In Lebanon, a significant portion of women who have been elected or appointed to important political roles have done so through family ties with existing or former powerful politicians. Nayla Moawad for instance, is the widow of former Lebanese President Rene Moawad who was assassinated; and Bahia Hariri, later elected in 2008 as Minister of Education was the sister of former Prime Minister Rafik Hariri. Stereotypes surrounding women's lack of interest in politics and power are frequently used as an excuse for the under representation of women in Lebanese politics; however, it is the lack of faith and support for female leaders in members of society due to societal norms and gender roles that causes this discrepancy in representation.

As of 2009, there had only been 17 women to serve on parliament since suffrage. That number is rather dismal, but it paints the perfect picture of what the outlook of women in parliament is. The lack of women in politics is chalked up the political exclusivity that is bred in Lebanon, constricting societal norms and gender roles. The political arena in the country is mostly made of a small number of elite families that have been in power since the 1950s,1960s, and the beginning of suffrage. There is an extreme lack of women in elected and appointed political positions. To combat the low rate of women's participation in politics and government, the Lebanese Women's Council (LWC) planned a conference in 1998. Along with other women's NGOs, the LWC proposed a quota system to the government to ensure women's equal representation in elections.

The Lebanese constitution is a French system, which promotes equality between "all" citizens. However, in Lebanon the governmental power of the country is separated by the religious factions based on the size of each of their populations. These figures are extremely outdated and are based on a census of the country that was taken in the year 1943.

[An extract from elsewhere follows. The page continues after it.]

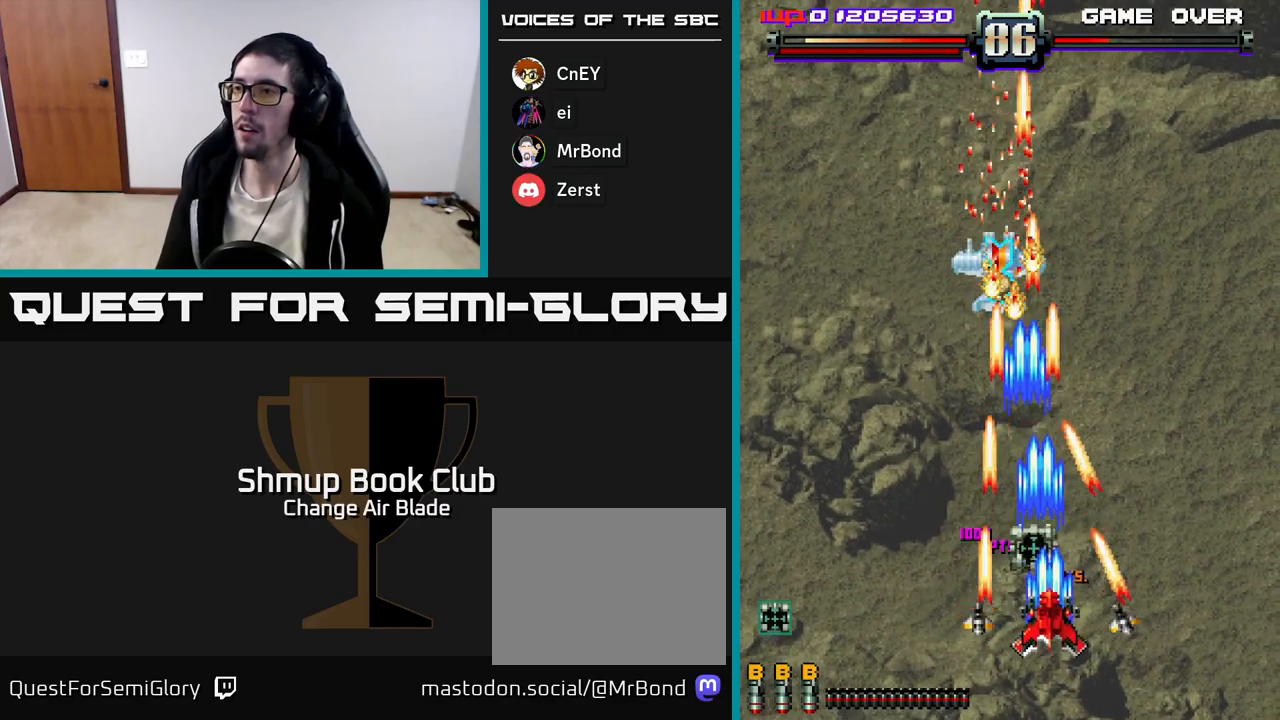
{"buttons": ["A", "DPAD_DOWN"], "left_stick": "center", "right_stick": "center", "events": [[33, "DPAD_DOWN", "up"], [33, "DPAD_RIGHT", "up"], [67, "DPAD_LEFT", "down"], [83, "DPAD_UP", "down"], [283, "DPAD_LEFT", "up"], [283, "X", "down"], [383, "X", "up"], [400, "DPAD_UP", "up"], [433, "DPAD_DOWN", "down"]]}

As of 2009 according to Don Duncan of Le Monde Diplomatique (English edition), "With only 3.1% of seats now occupied by women, Lebanon is at the bottom of the table of parliamentary representation of women in the Middle East, down with conservative Gulf states like: Oman (none), Yemen (0.3%) and Bahrain (2.7%) (2), whereas neighboring Syria has 12.4%, Tunisia has 22.8% and Iraq has a 25% quota for women".

After the 2022 Lebanese general elections, a record eight female candidates of different political ideologies were elected to the Lebanese parliament.

== Education ==
Education was on the colonial agenda from beginning to end and was awarded special attention on account of its perceived ability to effect the greatest change in the greatest number of Lebanese. It was also something that missionaries and colonial administrators believed they could collaborate on together, as they imagined a similar citizen-figure into which Lebanese children were to be crafted by the West. Young people were marked out by foreign missionaries for their potential to transform not just the next generation of Lebanese but also the present generation of parents, especially mothers.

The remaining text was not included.